We hold the complete run of 19th century periodical The Pageant, which ran for only two years in 1896 and 1897. It was one of a number of like publications at the time, including The Yellow Book, Evergreen and The Savoy, which sought to cater to the artistic and literary tastes of the burgeoning middle classes. The Pageant included a number of engravings and lithographs by artists such as Whistler and the Pre-Raphaelites, whilst also featuring the stories of writers such as Yeats.

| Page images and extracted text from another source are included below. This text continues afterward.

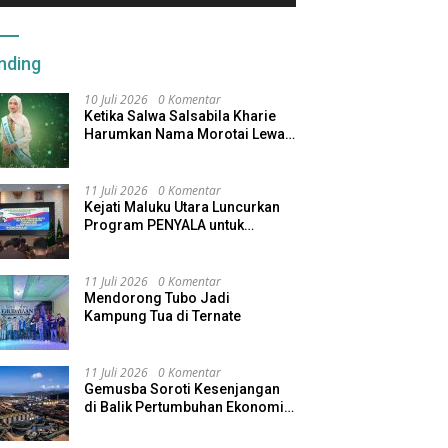
nding
10 Juli 2026
0 Komentar
Ketika Salwa Salsabila Kharie
Harumkan Nama Morotai Lewat
Duta Ekobudaya Indonesia
11 Juli 2026
0 Komentar
Kejati Maluku Utara Luncurkan
Program PENYALA untuk
Tingkatkan Kinerja Jaksa
11 Juli 2026
0 Komentar
Mendorong Tubo Jadi
Kampung Tua di Ternate
11 Juli 2026
0 Komentar
Gemusba Soroti Kesenjangan
di Balik Pertumbuhan Ekonomi
Maluku Utara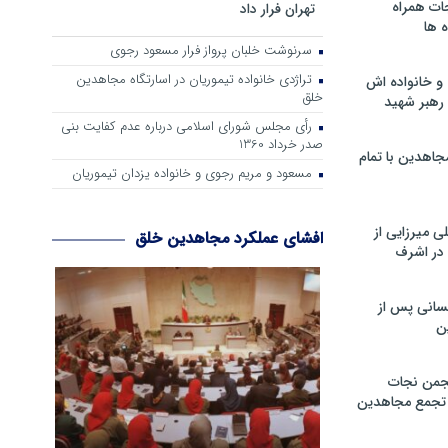
ات همراه
تهران فرار داد
 ها
سرنوشت خلبان پرواز فرار مسعود رجوی
تراژدی خانواده تیموریان در اسارتگاه مجاهدین
و خانواده اش
خلق
رهبر شهید
رأی مجلس شورای اسلامی درباره عدم كفایت بنی
صدر خرداد 1360
جاهدین با تمام
مسعود و مریم رجوی و خانواده یزدان تیموریان
 میرزایی از
افشای عملکرد مجاهدین خلق
در اشرف
سانی پس از
ن
جمن نجات
و تجمع مجاهدین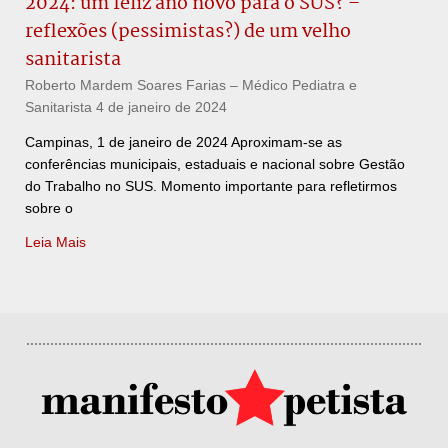
2024: um feliz ano novo para o SUS? –
reflexões (pessimistas?) de um velho
sanitarista
Roberto Mardem Soares Farias – Médico Pediatra e
Sanitarista
4 de janeiro de 2024
Campinas, 1 de janeiro de 2024 Aproximam-se as
conferências municipais, estaduais e nacional sobre Gestão
do Trabalho no SUS. Momento importante para refletirmos
sobre o
Leia Mais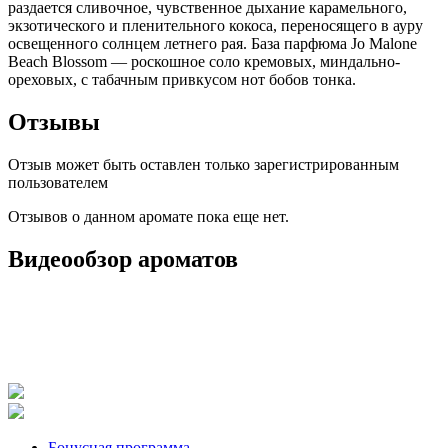
раздается сливочное, чувственное дыхание карамельного,
экзотического и пленительного кокоса, переносящего в ауру
освещенного солнцем летнего рая. База парфюма Jo Malone
Beach Blossom — роскошное соло кремовых, миндально-
ореховых, с табачным привкусом нот бобов тонка.
Отзывы
Отзыв может быть оставлен только зарегистрированным
пользователем
Отзывов о данном аромате пока еще нет.
Видеообзор ароматов
Бонусная программа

The brown cloth binding with gold-stamped birds bearing mistletoe in their beaks was designed by Victorian artist Charles Ricketts, whilst the endpapers (printed brown on cream and featuring a small girl surrounded by flowers and leaves processing in repeat from right to left) are the design of artist Lucien Pissarro.
Our 1897 volume comes from the collection of Henry A. Mavor, an electrical engineer who went on to found the Glasgow firm of Muir and Mavor (later Mavor and Coulson). His bookplate can be found inside the front cover, and shows a young man in medieval dress presenting an open book for an elderly scholar to read. It bears the notice “OH did this 1912”, which refers to Osborne Henry Mavor. Osborne was a doctor by training, but soon became one of the leading playwrights of his generation, writing under the pseudonym of James Bridie. He was instrumental in the establishment of both the Citizen’s Theatre and what went on to become the Royal Conservatoire of Scotland.